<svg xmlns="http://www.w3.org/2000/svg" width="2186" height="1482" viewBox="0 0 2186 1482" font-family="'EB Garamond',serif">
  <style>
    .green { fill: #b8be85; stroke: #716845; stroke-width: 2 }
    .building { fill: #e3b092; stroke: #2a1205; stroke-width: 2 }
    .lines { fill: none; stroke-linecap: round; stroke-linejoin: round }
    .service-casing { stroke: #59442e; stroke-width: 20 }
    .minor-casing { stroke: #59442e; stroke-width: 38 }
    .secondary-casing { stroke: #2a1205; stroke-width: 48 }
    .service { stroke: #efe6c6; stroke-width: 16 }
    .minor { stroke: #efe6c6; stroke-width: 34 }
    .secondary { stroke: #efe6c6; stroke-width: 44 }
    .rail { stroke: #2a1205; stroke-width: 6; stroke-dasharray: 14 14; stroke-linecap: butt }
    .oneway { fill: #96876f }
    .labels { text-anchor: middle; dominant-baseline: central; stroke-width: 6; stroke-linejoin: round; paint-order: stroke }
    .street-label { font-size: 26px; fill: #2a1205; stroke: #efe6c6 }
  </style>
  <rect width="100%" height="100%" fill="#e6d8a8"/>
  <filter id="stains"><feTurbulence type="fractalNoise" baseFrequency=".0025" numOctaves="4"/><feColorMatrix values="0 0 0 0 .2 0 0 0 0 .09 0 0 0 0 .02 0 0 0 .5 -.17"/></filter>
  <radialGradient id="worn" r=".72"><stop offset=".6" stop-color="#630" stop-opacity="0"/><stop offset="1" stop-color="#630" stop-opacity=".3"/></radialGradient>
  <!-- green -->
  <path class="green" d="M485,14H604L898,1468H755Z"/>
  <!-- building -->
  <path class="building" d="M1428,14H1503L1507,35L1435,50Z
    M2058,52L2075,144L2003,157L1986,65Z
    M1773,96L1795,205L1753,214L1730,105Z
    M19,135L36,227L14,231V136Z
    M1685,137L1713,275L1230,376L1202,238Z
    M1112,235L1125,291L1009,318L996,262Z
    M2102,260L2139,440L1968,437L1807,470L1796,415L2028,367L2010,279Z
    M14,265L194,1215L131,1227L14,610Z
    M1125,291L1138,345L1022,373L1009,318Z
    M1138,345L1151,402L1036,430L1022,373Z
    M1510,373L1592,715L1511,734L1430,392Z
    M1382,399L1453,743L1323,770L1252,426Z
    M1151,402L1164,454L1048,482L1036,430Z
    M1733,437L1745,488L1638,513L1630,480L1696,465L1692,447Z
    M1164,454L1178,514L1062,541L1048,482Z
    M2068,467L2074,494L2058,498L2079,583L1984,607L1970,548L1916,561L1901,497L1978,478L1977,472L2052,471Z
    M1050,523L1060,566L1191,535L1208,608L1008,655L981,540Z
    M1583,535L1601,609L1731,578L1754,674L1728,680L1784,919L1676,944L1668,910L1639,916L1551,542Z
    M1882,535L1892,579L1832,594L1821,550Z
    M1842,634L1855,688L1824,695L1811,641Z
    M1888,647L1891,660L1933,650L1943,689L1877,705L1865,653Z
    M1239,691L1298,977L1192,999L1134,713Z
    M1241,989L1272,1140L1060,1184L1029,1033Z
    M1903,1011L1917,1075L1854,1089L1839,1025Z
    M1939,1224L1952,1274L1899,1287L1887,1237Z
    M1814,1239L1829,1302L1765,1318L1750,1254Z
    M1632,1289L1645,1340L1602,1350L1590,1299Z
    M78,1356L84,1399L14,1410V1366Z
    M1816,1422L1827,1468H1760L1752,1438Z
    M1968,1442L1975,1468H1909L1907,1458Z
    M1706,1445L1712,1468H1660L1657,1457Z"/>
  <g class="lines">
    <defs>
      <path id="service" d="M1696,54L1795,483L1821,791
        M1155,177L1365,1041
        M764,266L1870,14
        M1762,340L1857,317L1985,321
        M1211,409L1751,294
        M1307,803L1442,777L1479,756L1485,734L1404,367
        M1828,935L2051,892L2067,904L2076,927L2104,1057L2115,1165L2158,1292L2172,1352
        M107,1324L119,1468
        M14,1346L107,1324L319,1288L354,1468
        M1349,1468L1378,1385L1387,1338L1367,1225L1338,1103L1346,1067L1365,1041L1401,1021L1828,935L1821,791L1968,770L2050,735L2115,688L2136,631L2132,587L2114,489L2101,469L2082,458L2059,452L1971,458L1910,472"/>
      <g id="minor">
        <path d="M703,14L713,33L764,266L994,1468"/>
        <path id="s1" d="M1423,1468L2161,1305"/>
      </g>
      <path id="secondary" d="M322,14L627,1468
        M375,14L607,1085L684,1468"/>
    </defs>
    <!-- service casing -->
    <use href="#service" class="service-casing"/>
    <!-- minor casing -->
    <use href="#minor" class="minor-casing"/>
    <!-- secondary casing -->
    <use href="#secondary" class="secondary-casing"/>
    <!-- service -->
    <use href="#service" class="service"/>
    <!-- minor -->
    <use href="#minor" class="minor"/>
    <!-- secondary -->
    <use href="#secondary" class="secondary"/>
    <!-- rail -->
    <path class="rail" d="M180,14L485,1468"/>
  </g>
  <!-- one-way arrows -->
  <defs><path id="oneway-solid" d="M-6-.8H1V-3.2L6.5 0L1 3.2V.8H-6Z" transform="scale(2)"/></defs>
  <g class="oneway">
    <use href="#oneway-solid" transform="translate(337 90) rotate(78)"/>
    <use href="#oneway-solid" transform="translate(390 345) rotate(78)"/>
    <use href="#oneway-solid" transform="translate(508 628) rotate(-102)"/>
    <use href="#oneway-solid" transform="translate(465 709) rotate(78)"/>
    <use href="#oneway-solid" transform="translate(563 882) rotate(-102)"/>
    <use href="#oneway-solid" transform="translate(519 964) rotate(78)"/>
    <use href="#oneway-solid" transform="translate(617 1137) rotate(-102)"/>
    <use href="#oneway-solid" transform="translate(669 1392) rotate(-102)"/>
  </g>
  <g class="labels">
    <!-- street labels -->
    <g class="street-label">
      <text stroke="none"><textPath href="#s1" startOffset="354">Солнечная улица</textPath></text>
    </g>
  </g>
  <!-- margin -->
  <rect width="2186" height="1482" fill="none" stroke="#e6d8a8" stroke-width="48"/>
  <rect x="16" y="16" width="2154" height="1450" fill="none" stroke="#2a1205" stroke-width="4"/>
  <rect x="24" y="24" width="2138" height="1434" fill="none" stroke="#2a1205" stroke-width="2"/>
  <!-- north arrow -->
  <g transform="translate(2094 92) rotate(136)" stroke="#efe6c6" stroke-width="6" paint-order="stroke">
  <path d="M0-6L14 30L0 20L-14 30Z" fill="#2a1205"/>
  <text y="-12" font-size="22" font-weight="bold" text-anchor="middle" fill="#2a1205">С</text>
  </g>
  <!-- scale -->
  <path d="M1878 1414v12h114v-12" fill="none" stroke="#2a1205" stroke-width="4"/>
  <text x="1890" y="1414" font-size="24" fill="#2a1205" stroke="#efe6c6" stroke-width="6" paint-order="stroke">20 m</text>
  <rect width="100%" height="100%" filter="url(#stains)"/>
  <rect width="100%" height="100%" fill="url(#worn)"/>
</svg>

━━━━━━━━

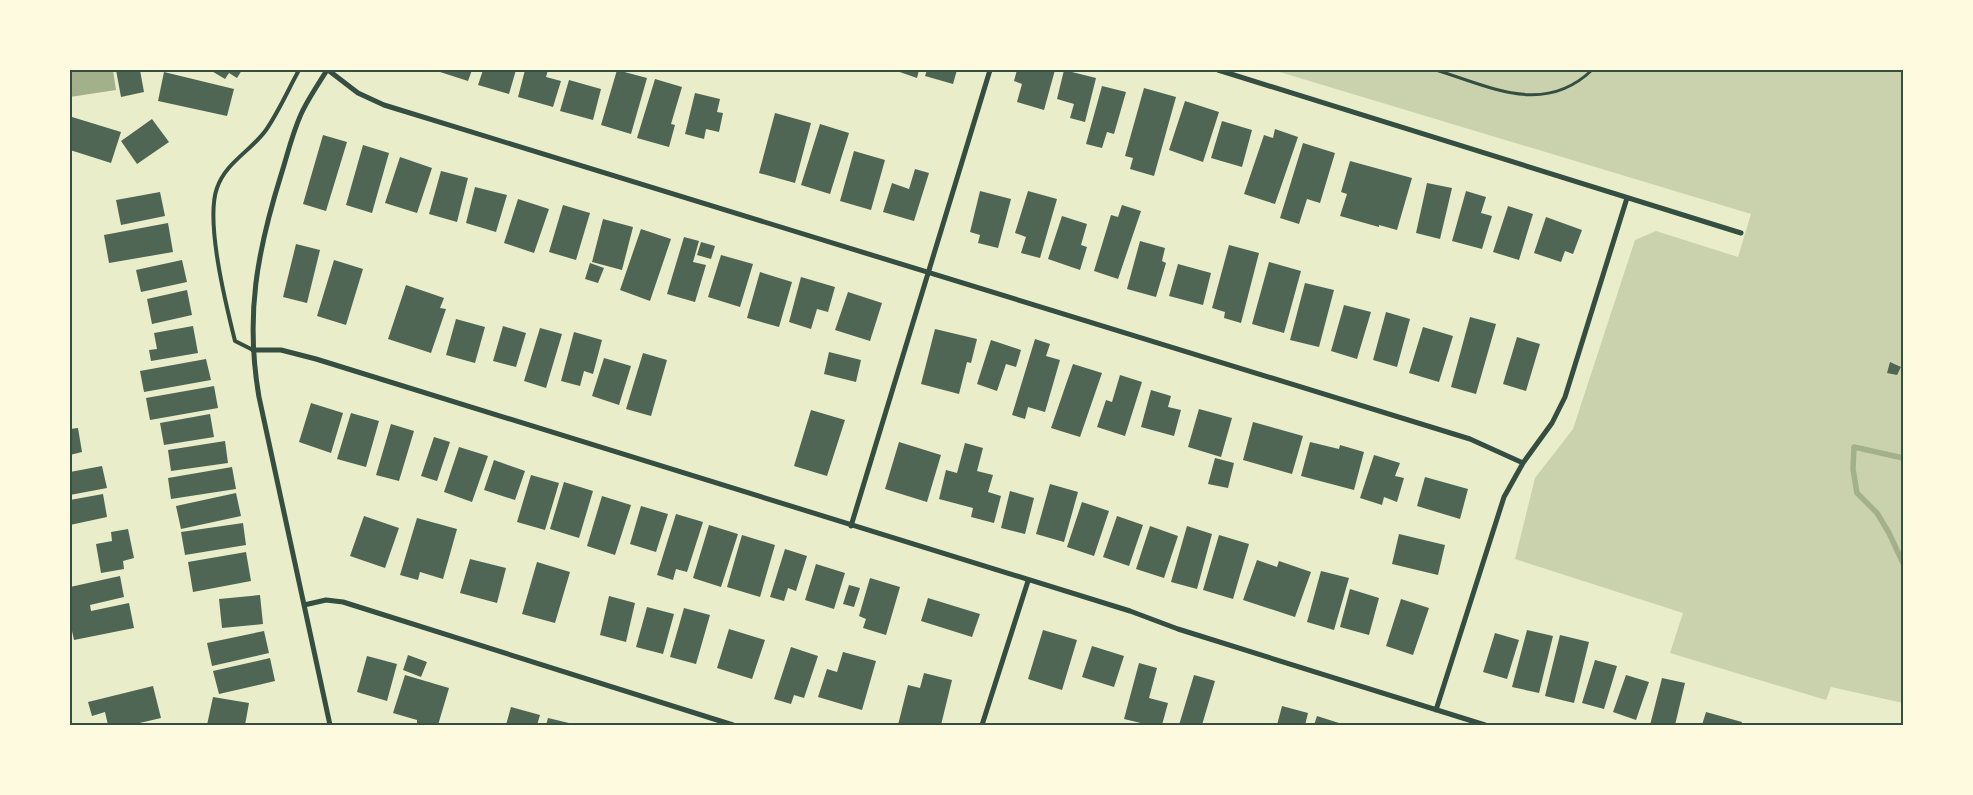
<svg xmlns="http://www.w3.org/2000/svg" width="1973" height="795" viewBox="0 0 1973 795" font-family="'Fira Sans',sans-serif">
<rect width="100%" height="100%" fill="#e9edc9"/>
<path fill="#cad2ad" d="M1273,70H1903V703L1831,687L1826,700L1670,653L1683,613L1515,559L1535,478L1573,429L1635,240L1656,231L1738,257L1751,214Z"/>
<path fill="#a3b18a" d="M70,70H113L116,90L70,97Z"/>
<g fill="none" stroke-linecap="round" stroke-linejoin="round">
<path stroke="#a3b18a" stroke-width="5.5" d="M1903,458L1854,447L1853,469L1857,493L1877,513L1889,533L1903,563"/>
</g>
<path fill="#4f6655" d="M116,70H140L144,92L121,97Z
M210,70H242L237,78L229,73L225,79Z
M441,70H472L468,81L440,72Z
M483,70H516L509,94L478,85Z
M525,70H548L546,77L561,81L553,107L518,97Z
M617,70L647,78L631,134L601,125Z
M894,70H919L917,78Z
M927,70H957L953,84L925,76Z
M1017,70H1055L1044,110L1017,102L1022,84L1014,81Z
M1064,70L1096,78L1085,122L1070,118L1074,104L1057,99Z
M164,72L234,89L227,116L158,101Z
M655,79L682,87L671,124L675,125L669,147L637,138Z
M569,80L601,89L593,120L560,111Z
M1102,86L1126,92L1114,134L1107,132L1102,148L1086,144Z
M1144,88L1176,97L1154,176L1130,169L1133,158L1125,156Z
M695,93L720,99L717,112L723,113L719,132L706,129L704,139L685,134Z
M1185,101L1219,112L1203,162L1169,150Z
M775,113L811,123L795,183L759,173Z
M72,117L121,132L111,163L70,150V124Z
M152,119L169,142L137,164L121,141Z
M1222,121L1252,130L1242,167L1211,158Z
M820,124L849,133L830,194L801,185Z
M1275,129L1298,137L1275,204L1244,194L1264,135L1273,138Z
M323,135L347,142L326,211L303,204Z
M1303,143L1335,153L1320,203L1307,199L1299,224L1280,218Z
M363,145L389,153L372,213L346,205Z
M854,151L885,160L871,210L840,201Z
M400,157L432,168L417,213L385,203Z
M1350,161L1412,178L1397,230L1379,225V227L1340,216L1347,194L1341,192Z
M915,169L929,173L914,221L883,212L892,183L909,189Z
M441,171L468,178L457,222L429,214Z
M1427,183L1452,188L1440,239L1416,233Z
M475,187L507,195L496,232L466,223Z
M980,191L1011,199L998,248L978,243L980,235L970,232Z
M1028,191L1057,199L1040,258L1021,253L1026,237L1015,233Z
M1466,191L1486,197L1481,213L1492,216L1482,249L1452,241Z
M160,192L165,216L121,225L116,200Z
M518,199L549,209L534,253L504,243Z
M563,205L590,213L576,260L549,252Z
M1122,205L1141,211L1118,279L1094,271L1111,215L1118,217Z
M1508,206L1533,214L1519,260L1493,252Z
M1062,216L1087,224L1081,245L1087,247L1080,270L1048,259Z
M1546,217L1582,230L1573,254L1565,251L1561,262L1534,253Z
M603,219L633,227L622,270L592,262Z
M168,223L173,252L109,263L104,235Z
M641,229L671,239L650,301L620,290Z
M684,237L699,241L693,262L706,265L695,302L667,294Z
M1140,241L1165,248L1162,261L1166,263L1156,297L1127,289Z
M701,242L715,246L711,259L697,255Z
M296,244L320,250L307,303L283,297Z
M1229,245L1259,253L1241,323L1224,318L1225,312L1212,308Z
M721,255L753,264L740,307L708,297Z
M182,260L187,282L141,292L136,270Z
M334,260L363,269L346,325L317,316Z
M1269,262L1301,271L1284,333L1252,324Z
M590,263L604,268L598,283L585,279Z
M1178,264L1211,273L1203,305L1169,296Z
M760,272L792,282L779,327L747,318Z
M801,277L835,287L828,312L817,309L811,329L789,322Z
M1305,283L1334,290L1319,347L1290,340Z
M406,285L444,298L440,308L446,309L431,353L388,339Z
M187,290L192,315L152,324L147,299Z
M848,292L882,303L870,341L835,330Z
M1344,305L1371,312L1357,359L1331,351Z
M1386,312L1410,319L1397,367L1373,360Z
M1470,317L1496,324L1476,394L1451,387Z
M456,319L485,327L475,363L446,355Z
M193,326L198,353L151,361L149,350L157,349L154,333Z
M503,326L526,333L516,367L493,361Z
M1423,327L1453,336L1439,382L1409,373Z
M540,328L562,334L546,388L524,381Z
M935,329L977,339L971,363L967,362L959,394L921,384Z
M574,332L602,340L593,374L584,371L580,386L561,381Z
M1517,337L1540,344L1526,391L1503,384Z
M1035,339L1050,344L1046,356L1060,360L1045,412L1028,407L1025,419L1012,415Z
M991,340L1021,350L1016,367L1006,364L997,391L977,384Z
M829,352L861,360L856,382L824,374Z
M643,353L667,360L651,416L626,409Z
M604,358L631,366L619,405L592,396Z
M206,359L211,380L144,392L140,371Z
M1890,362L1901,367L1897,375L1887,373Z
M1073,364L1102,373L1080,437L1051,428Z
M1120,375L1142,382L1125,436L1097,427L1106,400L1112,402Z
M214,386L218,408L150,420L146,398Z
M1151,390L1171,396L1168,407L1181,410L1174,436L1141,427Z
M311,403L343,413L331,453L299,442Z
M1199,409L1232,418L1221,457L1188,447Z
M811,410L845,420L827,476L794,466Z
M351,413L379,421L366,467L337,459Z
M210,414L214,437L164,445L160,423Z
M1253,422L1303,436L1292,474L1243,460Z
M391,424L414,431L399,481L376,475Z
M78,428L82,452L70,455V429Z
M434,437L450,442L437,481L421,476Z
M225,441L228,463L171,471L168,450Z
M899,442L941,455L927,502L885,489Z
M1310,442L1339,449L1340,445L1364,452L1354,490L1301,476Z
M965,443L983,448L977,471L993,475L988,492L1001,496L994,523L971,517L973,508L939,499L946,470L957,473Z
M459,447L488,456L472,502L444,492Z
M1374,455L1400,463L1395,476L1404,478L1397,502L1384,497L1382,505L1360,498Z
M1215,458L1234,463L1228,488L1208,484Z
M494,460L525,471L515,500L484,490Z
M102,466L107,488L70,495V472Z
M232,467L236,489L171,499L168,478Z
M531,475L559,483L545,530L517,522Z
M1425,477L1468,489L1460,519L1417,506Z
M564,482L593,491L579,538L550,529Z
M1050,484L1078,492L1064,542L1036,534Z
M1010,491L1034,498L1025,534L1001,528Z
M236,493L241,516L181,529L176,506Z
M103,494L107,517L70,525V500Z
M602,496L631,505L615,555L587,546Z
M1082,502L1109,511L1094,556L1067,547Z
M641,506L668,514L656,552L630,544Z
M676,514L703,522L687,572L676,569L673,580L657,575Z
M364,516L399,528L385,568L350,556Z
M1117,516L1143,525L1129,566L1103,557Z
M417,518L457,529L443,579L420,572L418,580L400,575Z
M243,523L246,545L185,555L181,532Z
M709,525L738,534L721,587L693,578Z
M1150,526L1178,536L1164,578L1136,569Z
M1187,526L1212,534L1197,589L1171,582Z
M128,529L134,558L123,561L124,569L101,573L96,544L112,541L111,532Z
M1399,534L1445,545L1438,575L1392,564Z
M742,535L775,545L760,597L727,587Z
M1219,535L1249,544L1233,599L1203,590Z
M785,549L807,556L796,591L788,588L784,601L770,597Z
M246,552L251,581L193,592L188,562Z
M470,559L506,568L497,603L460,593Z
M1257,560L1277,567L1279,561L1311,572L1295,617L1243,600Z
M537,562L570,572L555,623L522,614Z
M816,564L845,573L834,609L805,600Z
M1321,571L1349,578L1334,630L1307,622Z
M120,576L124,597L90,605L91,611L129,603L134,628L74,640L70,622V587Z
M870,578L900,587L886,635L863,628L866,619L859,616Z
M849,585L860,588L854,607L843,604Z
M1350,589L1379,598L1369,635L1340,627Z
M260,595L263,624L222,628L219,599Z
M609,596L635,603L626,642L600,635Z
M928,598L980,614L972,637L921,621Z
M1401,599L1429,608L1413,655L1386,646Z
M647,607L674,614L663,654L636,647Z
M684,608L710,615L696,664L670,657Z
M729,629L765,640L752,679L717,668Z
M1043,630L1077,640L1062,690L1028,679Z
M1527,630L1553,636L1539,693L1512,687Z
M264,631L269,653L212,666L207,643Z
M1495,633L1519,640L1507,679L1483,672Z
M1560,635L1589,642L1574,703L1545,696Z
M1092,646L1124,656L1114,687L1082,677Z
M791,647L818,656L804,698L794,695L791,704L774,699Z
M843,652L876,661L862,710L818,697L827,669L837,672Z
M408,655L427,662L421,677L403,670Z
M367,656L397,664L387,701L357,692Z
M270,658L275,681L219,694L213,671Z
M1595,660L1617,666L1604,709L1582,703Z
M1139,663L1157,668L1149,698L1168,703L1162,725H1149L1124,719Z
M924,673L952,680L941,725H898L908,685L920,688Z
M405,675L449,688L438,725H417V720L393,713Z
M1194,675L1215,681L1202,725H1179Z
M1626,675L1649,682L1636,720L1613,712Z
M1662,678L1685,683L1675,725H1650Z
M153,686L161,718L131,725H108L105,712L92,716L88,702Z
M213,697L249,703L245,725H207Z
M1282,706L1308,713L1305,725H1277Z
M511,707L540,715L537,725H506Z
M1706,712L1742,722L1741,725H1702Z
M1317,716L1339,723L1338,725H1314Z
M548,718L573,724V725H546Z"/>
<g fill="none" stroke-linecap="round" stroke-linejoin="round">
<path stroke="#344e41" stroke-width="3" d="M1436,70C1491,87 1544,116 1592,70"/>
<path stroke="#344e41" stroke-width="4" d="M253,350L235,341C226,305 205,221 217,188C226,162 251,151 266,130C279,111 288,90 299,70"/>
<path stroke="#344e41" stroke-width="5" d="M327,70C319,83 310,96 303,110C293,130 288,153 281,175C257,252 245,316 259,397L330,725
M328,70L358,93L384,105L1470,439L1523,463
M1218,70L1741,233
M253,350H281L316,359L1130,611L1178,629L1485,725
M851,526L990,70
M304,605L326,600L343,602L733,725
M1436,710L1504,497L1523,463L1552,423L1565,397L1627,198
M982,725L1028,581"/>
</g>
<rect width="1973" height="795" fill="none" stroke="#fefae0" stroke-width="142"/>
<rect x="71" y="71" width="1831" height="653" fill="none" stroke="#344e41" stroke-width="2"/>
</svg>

━━━━━━━━

**WHAT YOU ARE ASKED TO DO**
Every line in the data above that contains the word "lines" should be copied.

**COMPLETED EXERCISE**
    .lines { fill: none; stroke-linecap: round; stroke-linejoin: round }
  <g class="lines">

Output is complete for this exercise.